The potential energy of a particle varies with distance `x` from a fixed origin as `U = (A sqrt(x))/( x^(2) + B)`, where `A and B` are dimensional constants , then find the dimensional formula for `AB`.

To find the dimensional formula for the product \( AB \) given the potential energy \( U = \frac{A \sqrt{x}}{x^2 + B} \), we will follow these steps: ### Step 1: Identify the dimensions of potential energy \( U \) The dimensional formula for energy is given by: \[ [U] = [\text{Energy}] = [M][L^2][T^{-2}] \] Thus, \[ [U] = M L^2 T^{-2} \] ### Step 2: Analyze the expression for potential energy The expression for potential energy is: \[ U = \frac{A \sqrt{x}}{x^2 + B} \] In this expression, \( x \) represents distance, which has the dimension: \[ [x] = [L] \] Therefore, we can express \( \sqrt{x} \) as: \[ [\sqrt{x}] = [L^{1/2}] \] ### Step 3: Determine the dimensions of \( B \) The term \( x^2 + B \) must have the same dimensions as \( x^2 \) because they are being added.
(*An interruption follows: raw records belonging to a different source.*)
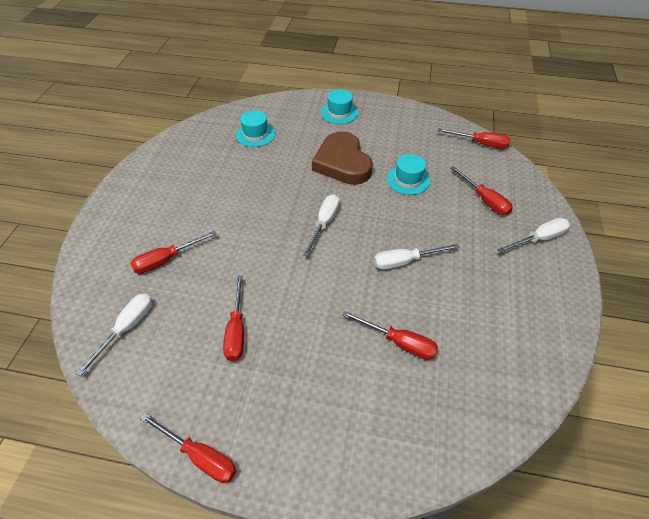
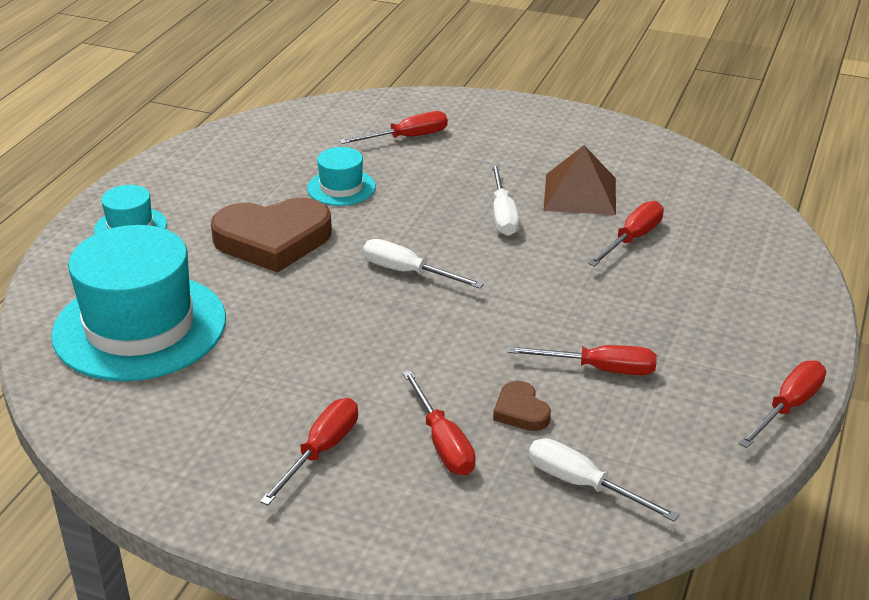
camera: 80 degrees left, 15 degrees down
turquoise hat [236,110,275,147] -> turquoise hat [51,225,226,381], size x2.14
red screwdriver [438,128,511,149] -> red screwdriver moved to [260,398,358,505]
white screwdriver [497,218,570,253] -> none
none -> brown heart [493,381,551,431]
none -> brown pyramid [543,145,616,215]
Thus: \[ [x^2] = [L^2] \] This implies that: \[ [B] = [L^2] \] ### Step 4: Substitute dimensions into the expression for \( U \) Now, substituting the dimensions into the expression for \( U \): \[ U = \frac{A [L^{1/2}]}{[L^2] + [L^2]} \] The denominator simplifies to \( [L^2] \), so we have: \[ U = \frac{A [L^{1/2}]}{[L^2]} = A \frac{[L^{1/2}]}{[L^2]} = A [L^{-3/2}] \] ### Step 5: Equate dimensions of \( U \) and solve for \( A \) Since we know that \( [U] = M L^2 T^{-2} \), we can equate: \[ A [L^{-3/2}] = M L^2 T^{-2} \] From this, we can find the dimensions of \( A \): \[ [A] = M L^2 T^{-2} [L^{3/2}] = M L^{2 + 3/2} T^{-2} = M L^{7/2} T^{-2} \] ### Step 6: Find the product \( AB \) Now we have: \[ [A] = M L^{7/2} T^{-2} \quad \text{and} \quad [B] = L^2 \] To find \( AB \): \[ [AB] = [A][B] = (M L^{7/2} T^{-2})(L^2) = M L^{7/2 + 2} T^{-2} = M L^{11/2} T^{-2} \] ### Final Answer The dimensional formula for \( AB \) is: \[ [AB] = M L^{11/2} T^{-2} \]